Check out the two bumpers in the photo; the one in the foreground looked as bad as the rusty and pitted one in the rear before it was blasted with garnet. This medium aggressive abrasive left a soft satin look to the bumper that nicely mimics finely cast aluminum. This could be coated with DuPont’s Hot Hues Matte Clear (PN HHC 5300) and left as is for a great low-maintenance, industrial look. On a side note, blasting with medium to fine media is also the perfect way to hide modern billet components and give them a finely cast look. Large components will likely require a professional’s help, but for smaller parts affordable blasting cabinets are available through Harbor Freight and Eastwood.
The current trend toward industrial finishes and treatments on cars is actually a blessing for DIY guys since the rattle can industry has been rolling out new-and-improved cast metallic finishes in the past few years. Just rethinking the tone of your trim can make all the difference on even lowly stock parts. If your chrome or polished aluminum is still in decent shape, you could re-coat it with Dupli-Color’s Shadow Chrome Black-Out Coating. It’s a two-can system with a translucent black basecoat and clearcoat that creates the look of black chrome on polished metal or chrome surfaces. It’s even resistant to brake dust, road abrasion, chipping, and fading, making it ideal for chrome wheels, bumpers, interior/exterior trim, accessories, and underhood components. Like the look of polished copper? Dupli-Color’s Copper Plate uses a similar process to re-coat polished or chrome parts to appear like they were plated with copper. We’d love to see this on a black car.

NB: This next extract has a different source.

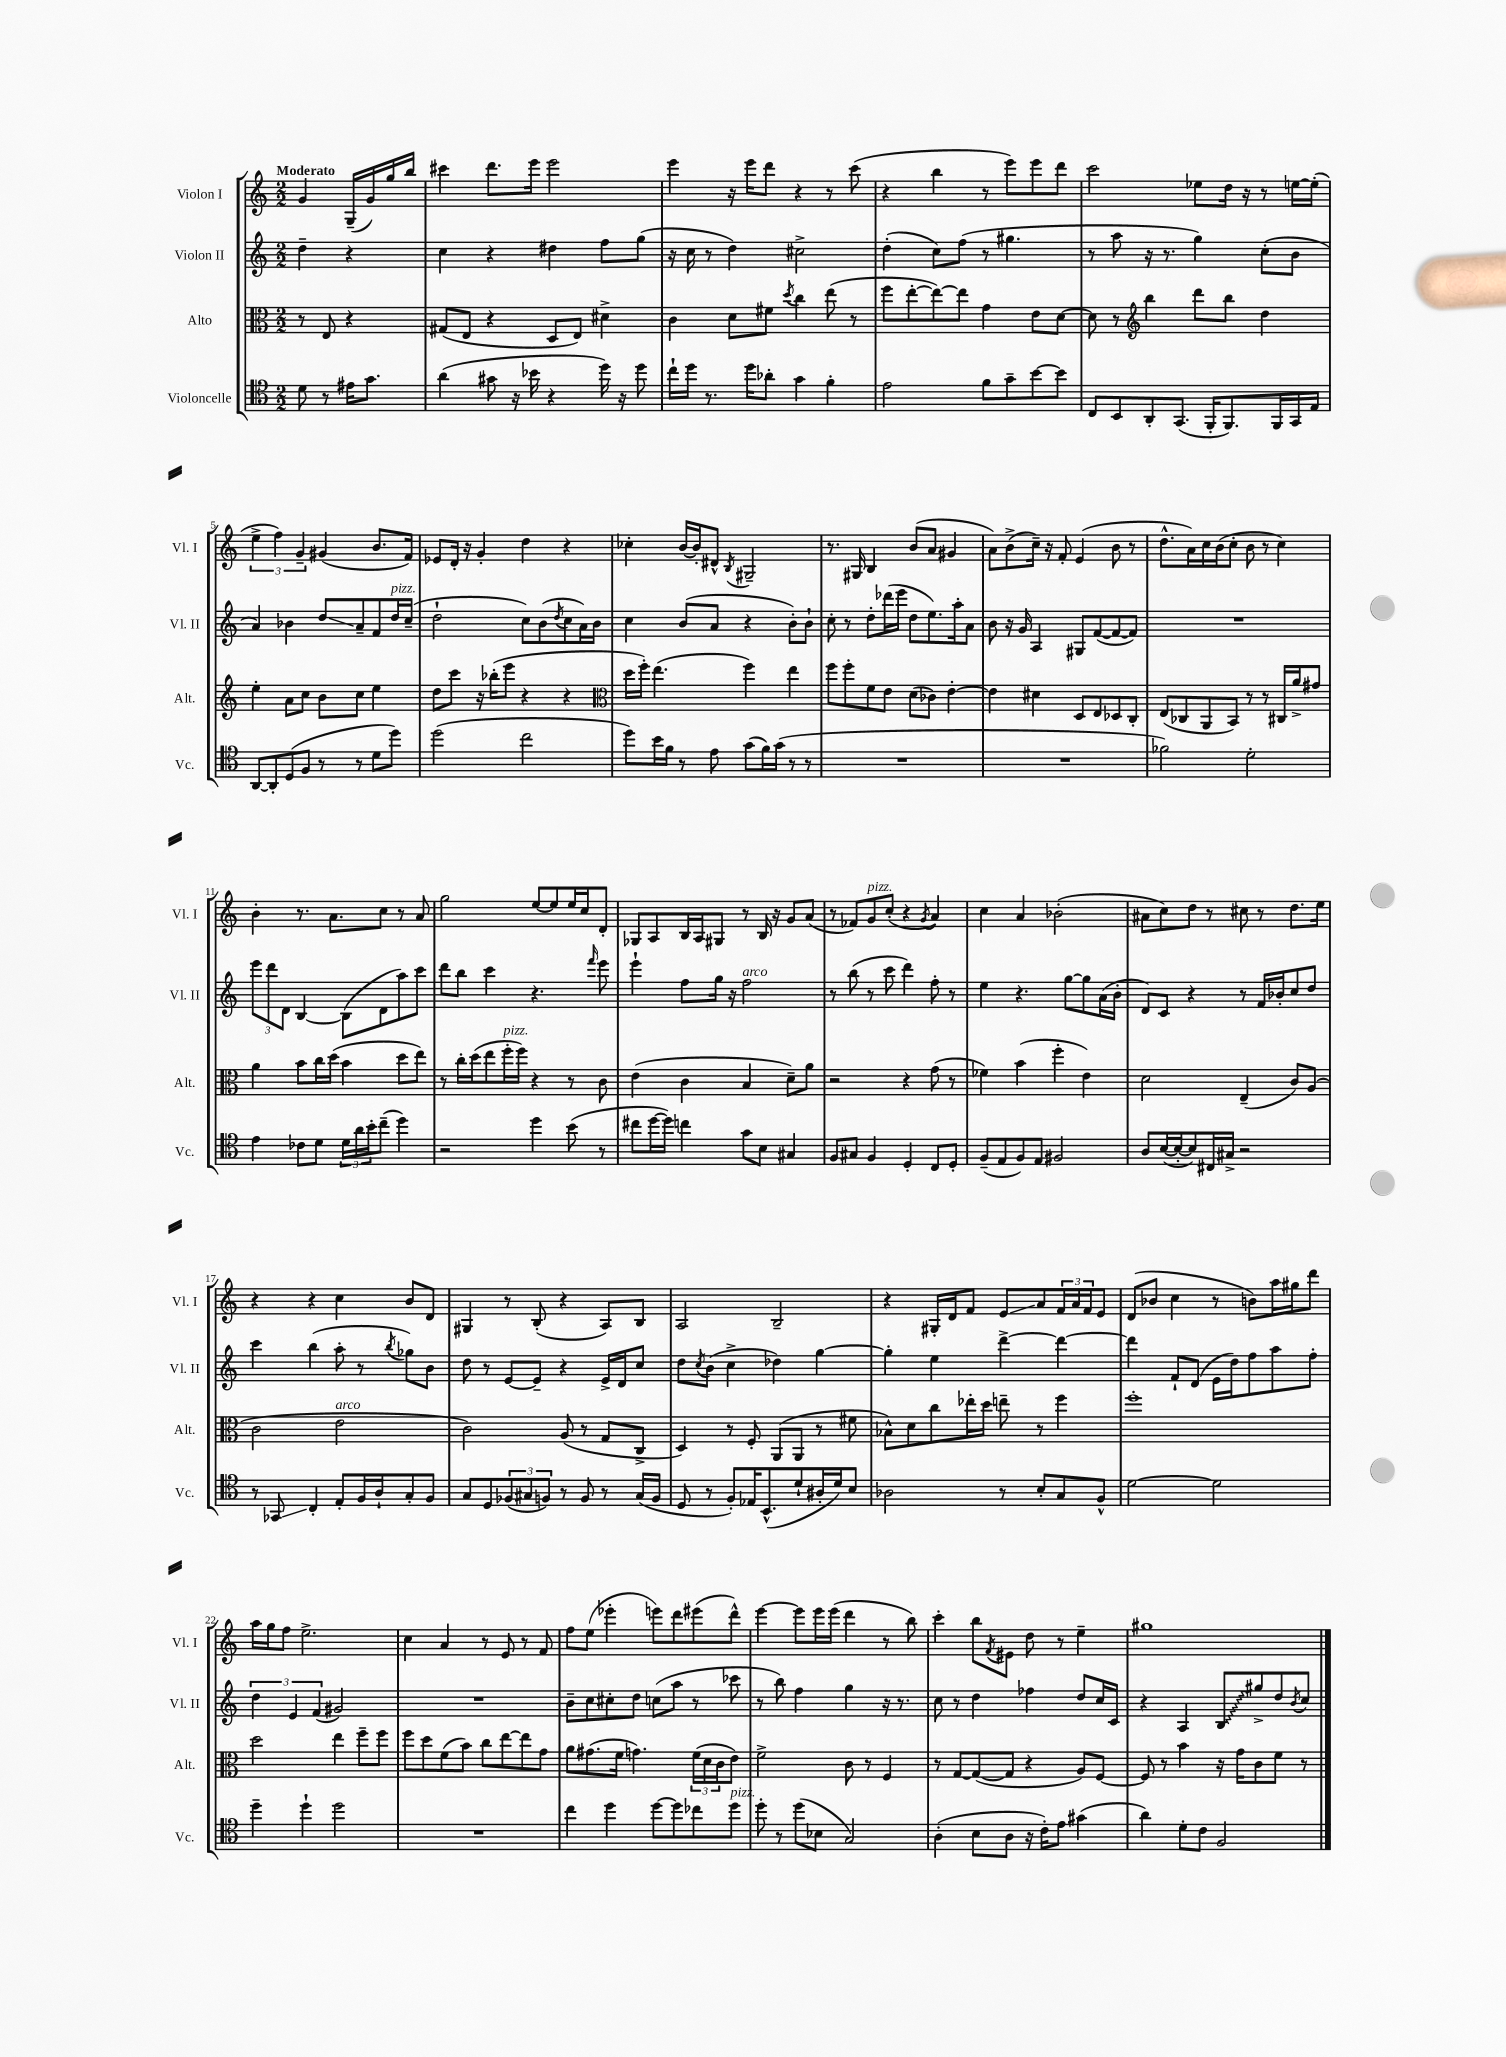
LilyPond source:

Creative Platings & Anodizing
Believe it or not, you can do your own custom plating and anodizing at home on a small scale with kits from Caswell Plating (www.CaswellPlating.com). You’re not exactly limited to just a few options either; they also carry home DIY kits for anodizing. Among the treatments available are nickel, copper, gold, silver, cadmium, brass, tin, bronze, black chrome, and yes, even good old classic chrome plating. This isn’t modeling toy stuff either (though Caswell has solutions for that as well), the anodizing and plating kits are designed to provide a commercial quality finish on a miniature scale, in approximately 20 minutes. Most of the finishes can be applied as a final satin metal treatment, or with a little buffing taken up to a mirror shine. The only hang-up is that the quantities of material are designed for smaller parts along the line of what can fit in a 5-gallon bucket. Still, that covers an awful lot of trim parts on most classic cars. Want to hear the part that really got us interested? They have kits for replating pot metal!
Perhaps made famous by Carroll Shelby and his line of Cobra valve covers for Ford powerplants, black crinkle coat is an excellent (and cheap) maintenance-free alternative to shiny stuff under the hood. Often relegated to vintage-style builds, and mostly Fords, we’ve been seeing modern variations on crinkle coat appearing on high-end cars from the likes of the Ringbrothers, and this ’62 Chevy II (known as The Runt) from RPM. The paint is a custom-blended two-tone of metallic red and root beer brown. Obviously money wasn’t an issue on this build; chrome just didn’t look at home with this palette. What you can’t see here is that Runt also makes use of black crinkle coat on all of the trim including the grille, wind wings, and so on, to create a completely chrome-less look. This is an easy one to duplicate and will instantly give any car a more hard-core appearance. Crinkle finish powdercoat should be used on areas that will see lots of abuse or use, but a good ol’ rattle can of Wrinkle Paint Black Aerosol from Eastwood can handle everything else and will match perfectly.